A typical dry-coffee-extract-making equipment consists of a battery of percolators, or “leachers”, a vacuum evaporating device, and a vacuum drier. The leachers do not differ materially from the ordinary restaurant percolators, a battery usually including from three to seven units, each charge of water going through all the percolations. The resulting heavy liquid then goes to the evaporator to be concentrated into a thick liquor. The evaporator consists of a horizontal cylindrical vapor compartment connected with an inclined cylindrical steam chest in which are numerous tubes, or flues, that occupy almost the whole chest. These tubes are heated by steam. The coffee liquor is passed through the tubes at high speed and thrown with great force against a baffle plate at the opening to the vapor chest. The vapor passes around the baffle plate to a separator. The liquor drops to the lower part of the steam-chest (which is free from tubes), and is ready to be drawn out for the next process, the drying.
At this stage, the extract is a heavily concentrated syrup and is ready to be converted into powder. This is done in the vacuum drier, which consists of a hollow revolving drum surrounded by a tightly sealed cast-iron casing. The drum is heated by steam injected into its interior, and is revolved in a high vacuum. In operation, a coating of coffee liquor is applied automatically, by means of a special device, to the outside of the drum. The liquor is taken by gravity from the reservoir containing the liquid supply and is forced upward by means of a pump into the liquid supply pan, directly under the drum, with sufficient pressure to cause the liquid to adhere to the drum, the excess liquor overflowing from the pan into the reservoir. The coating on the drum is controlled or regulated by a spreader. The heat and the vacuum reduce the extract to a dry powder in less than one revolution of the drum. As the drum completes three-quarters of a turn, a scraper knife removes the coffee powder, which is delivered to a receiver below the drum. Modern vacuum-drum driers have a capacity of from twenty-five to five hundred pounds of dry soluble coffee per hour.

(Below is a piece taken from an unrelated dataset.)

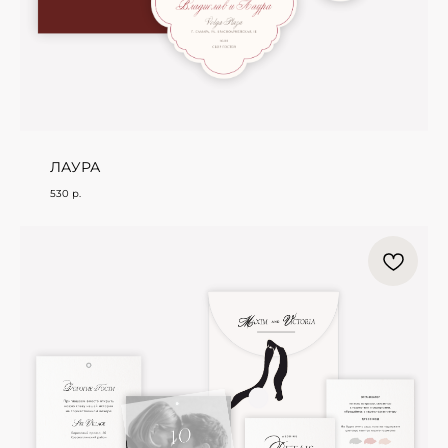
ЛАУРА
530
р.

C.W. Trigg and W.A. Hamor were granted a patent in the United States in 1919 on a new process for making an aromatized coffee extract. In this process, the caffeol of the coffee is volatilized and is then brought into contact with an absorbing medium such as is used in the extraction of perfumes. The absorbing medium is then treated with a solvent of the caffeol, and the solution is separated from the petrolatum. Then the coffee solution is concentrated to an extract by evaporation; after which, the extract and the caffeol are combined into a soluble coffee. Five additional patents were granted on this same process in 1921.